Step 3: Estimate the number of JIT protection events for your deployment

Estimate the impact of deploying JIT protection by performing the following calculation based on the events on the activity explorer:

  • N = The number of unique machines firing JIT protection events.
  • S = The total number of machines within the scope of your deployment.

N/S yields percentage of machines that may experience a JIT protection “block” event.`

With this information, you should know how many machines will be affected by implementing the JIT Block mode when you expand the scope, and how many possible support tickets you may see. Then, you can decide whether or not to expand the scope.

Step 4: Fine-tune JIT protection through other Additional settings

In addition to Fall back in case of failure, as described in Step 1, you can also use following settings to fine-tune JIT protection:

  • Control copying to clipboard: Turn this on if you want to prevent users from copying content to the clipboard while JIT protection is evaluating the file.

Note

Turning on Control copying to clipboard might impact user's productivity.
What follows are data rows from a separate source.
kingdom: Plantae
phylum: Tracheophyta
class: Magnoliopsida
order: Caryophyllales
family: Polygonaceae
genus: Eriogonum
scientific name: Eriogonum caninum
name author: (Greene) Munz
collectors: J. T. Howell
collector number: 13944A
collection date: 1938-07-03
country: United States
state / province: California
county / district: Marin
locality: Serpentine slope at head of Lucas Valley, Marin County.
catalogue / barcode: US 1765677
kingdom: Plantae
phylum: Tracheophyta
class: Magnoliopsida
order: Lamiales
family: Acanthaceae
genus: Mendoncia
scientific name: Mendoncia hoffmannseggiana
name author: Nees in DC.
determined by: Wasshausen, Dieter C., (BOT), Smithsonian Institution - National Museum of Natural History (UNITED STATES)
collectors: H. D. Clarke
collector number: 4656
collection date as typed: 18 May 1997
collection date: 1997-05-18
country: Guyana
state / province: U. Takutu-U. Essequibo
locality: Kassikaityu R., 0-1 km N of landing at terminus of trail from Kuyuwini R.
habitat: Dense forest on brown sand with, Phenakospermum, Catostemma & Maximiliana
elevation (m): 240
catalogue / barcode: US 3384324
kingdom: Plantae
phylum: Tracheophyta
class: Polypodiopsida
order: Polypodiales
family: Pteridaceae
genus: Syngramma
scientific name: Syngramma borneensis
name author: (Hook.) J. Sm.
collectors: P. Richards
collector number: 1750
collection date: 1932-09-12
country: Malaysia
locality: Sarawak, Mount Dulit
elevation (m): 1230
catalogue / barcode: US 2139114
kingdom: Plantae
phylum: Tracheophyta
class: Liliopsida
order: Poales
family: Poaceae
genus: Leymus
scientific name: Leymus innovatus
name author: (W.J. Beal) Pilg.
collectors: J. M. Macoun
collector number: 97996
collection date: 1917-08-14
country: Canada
Be sure to test the impact on productivity before turning this setting on.

  • App exclusions for Windows: Apps you include here won't be evaluated by JIT protection on Windows devices.

  • File path exclusions for Windows: Files in these locations won't be evaluated by JIT protection.

Note

The difference between the file path exclusions setting here and the Data loss prevention > Settings > Endpoint settings > File path exclusions for Windows setting is that:

  • The file path exclusions setting here only excludes specific file paths from JIT protection. In all other cases, Microsoft Purview still applies Endpoint DLP classification and protection for files in those folders.
  • The File path exclusions for Windows setting found via Data loss prevention > Settings > Endpoint settings > File path exclusions for Windows prevents Purview from applying Endpoint DLP classification and protection for files under the specified folders.
  • File extension exclusions: Files with these extensions aren't evaluated by JIT protection.
  • Step 5: Deploy JIT protection in 'Block users from completing actions' for the 'Fallback action in case of failure' setting

This configuration only controls the enforcement mode that DLP should apply when classification fails. No matter which value you select here, the relevant telemetry displays in activity explorer.